## Action item
Nothing in the records may change when you print them out again.
Records START
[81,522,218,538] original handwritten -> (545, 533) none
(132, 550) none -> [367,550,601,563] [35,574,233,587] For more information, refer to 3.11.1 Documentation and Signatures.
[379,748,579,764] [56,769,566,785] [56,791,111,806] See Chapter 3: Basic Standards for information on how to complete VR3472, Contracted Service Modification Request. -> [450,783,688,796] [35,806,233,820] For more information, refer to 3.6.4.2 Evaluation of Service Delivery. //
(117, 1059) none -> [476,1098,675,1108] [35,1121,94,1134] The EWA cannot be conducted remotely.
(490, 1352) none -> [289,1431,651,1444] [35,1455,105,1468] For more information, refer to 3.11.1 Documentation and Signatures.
Records END
## Answer box
[81,522,218,538] original handwritten -> (545, 533) none
(132, 550) none -> [367,550,601,563] [35,574,233,587] For more information, refer to 3.11.1 Documentation and Signatures.
[379,748,579,764] [56,769,566,785] [56,791,111,806] See Chapter 3: Basic Standards for information on how to complete VR3472, Contracted Service Modification Request. -> [450,783,688,796] [35,806,233,820] For more information, refer to 3.6.4.2 Evaluation of Service Delivery. //
(117, 1059) none -> [476,1098,675,1108] [35,1121,94,1134] The EWA cannot be conducted remotely.
(490, 1352) none -> [289,1431,651,1444] [35,1455,105,1468] For more information, refer to 3.11.1 Documentation and Signatures.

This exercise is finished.